What is the point of "protected" word in Java if it gives you the same access rights as default access?

StackOverflow https://stackoverflow.com/questions/19411705

Question

Can anybody explain me why do we need "protected" word? If I understand correctly,

default access: available in classes within the same package.

protected access: default access in same package + available to inherited classes (sub-classes) in any package. Basically, we get the same default access in same package.

So when should I use it? Just for the style of your code? To mark it that you are going to work with it from perspective of inheritance?
Thank you.

package firstPack;

public class First {
    protected int a;
    protected void Chat(){
        System.out.println("Here I am");
    }
}

package secondPack;  

import firstPack.First;

public class Second extends First{
    public static void main(String [] args){
        First f=new First();
//      f.Chat();
//      System.out.println(f.a);
    }
}

I used this code to test it. It didn't work.

Was it helpful?

Solution 2

Problem with your test code is that you ware trying to access protected members of First class instance and via First class reference.
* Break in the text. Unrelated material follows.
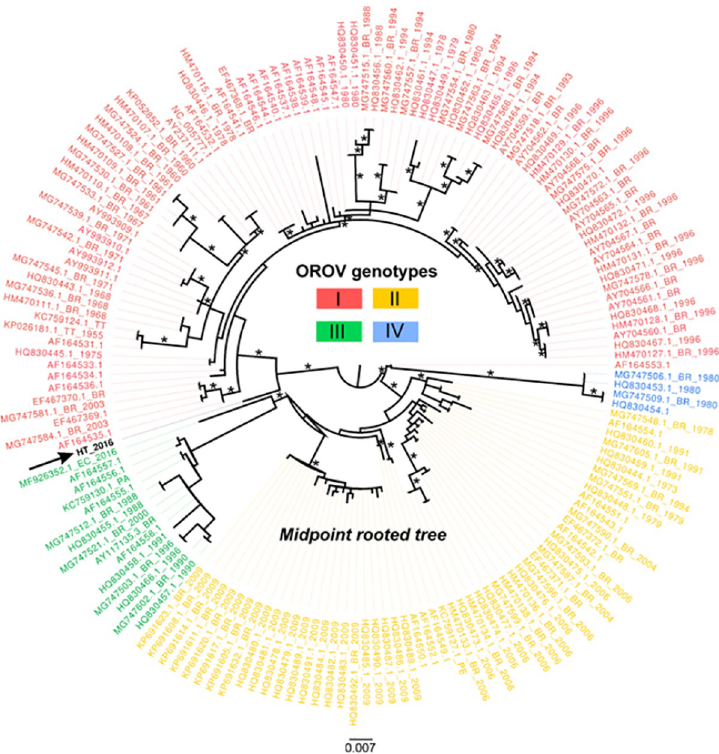
Fig 7. Maximum likelihood (ML—IQ-Tree) midpoint rooted tree based on 166 representative Small segment sequences (693 sites) of different OROV strains. Tips are colored according to genotype. The OROV sequence of this study (GenBank no. MN264269) is identified by the arrow and bolded name. Tip labels refer to GenBank accession code, country of origin (BR, Brazil; PE, Peru; EC, Ecuador; PA, Panama; HT, Haiti; TT, Trinidad and Tobago), and year of isolation. Asterisks indicate SH-aLTR/aBayes/ultrafast bootstrap support values. Only values equal or greater than 75% are shown. Branch lengths are drawn in scale of nucleotide substitutions per site according to the bar in the figure.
Notice that since Second class is not in the same package as First one it doesn't have access to protected fields of any instance of base class, but have access to its own fields inherited from First class (which includes protected ones). So something like

First f = new First();
f.chat();//chat is protected in base class.

will not compile in Second class, but something like

public void test() {
    a = 1;  // have access to inherited protected field or 
    chat(); // methods of base class 
}

public static void main(String[] args) {
    Second f = new Second();
    f.chat();
    System.out.println(f.a);
}

is OK since Second class have access to its inherited members.

Notice that code in main method works only because it is placed inside Second class since only derived classes or classes in the same package as First have access to its protected members. So if this code will be placed inside other class like

class Test{
    public static void main(String[] args) {
        Second f = new Second();
        f.chat();
        System.out.println(f.a);
    }
}

it will not compile (no access to protected members because Test doesn't extend or is not in same package as First).

OTHER TIPS

protected means visible to all sub-classes, not just those in the same package.

The protected modifier: Accessed by other classes in the same package or any subclasses of the class in which they are referred (i.e. same package or different package).